守兄は本当に優しくて、いつも笑顔で私を見守ってくれていた。
一緒に遊んでくれたし、休みの日には太陽も誘って、動物園や遊園地にも行ったっけ。
よく私の家にも遊びに来てくれた。
父も母も、すぐに守兄を気に入ったみたいだった。
それもそのはず、守兄は絵に描いたような好青年だった。
いつも笑顔で、優しくて、明るくて、面倒見もいい。人当たりもよくて、頭もいい。
しかも、ここら辺で一番のイケメン。
近所の女性たちは、守兄をひと目見たくて私の家に寄ってくるほどだった。
そんなときも、彼は誰に対しても丁寧に接していた。
でも、女性たちに優しくしている姿を見ると、よく嫉妬したっけ。
今となっては、それもいい思い出。
ただ――私は、彼が抱えているものが気になっていた。
ときどき見せる、どこか寂しげな表情。
それが妙に印象に残っている。
どうしてそんな顔をするのか、幼い私にはわからなかった。
でも今なら思う。

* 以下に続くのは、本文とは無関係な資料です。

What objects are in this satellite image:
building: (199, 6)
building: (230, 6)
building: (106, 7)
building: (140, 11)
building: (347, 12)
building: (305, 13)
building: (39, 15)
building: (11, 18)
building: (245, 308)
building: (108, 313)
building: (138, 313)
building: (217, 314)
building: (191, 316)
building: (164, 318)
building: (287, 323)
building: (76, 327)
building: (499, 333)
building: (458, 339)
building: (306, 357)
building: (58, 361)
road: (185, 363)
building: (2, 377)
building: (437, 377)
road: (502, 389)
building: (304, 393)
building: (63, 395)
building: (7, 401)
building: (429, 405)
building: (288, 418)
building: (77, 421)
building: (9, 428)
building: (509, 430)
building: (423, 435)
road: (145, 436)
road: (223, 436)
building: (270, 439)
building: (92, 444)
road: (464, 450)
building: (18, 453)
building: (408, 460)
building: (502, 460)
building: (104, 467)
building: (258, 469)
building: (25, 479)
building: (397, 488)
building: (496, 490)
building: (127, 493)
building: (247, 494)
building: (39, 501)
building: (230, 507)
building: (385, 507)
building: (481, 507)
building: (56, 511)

守兄は家庭や学校で、何か辛いことを抱えていたのかもしれない。
一度だけ「守兄の家に行ってみたい」と言ったことがあった。
そのとき彼は少し困ったような顔をして、「ごめん」と断った。
きっと、人には言えない事情があったのだろう。
大きくなった今なら、もうわかる。
みんな、何かを抱えながら、それでも生きている。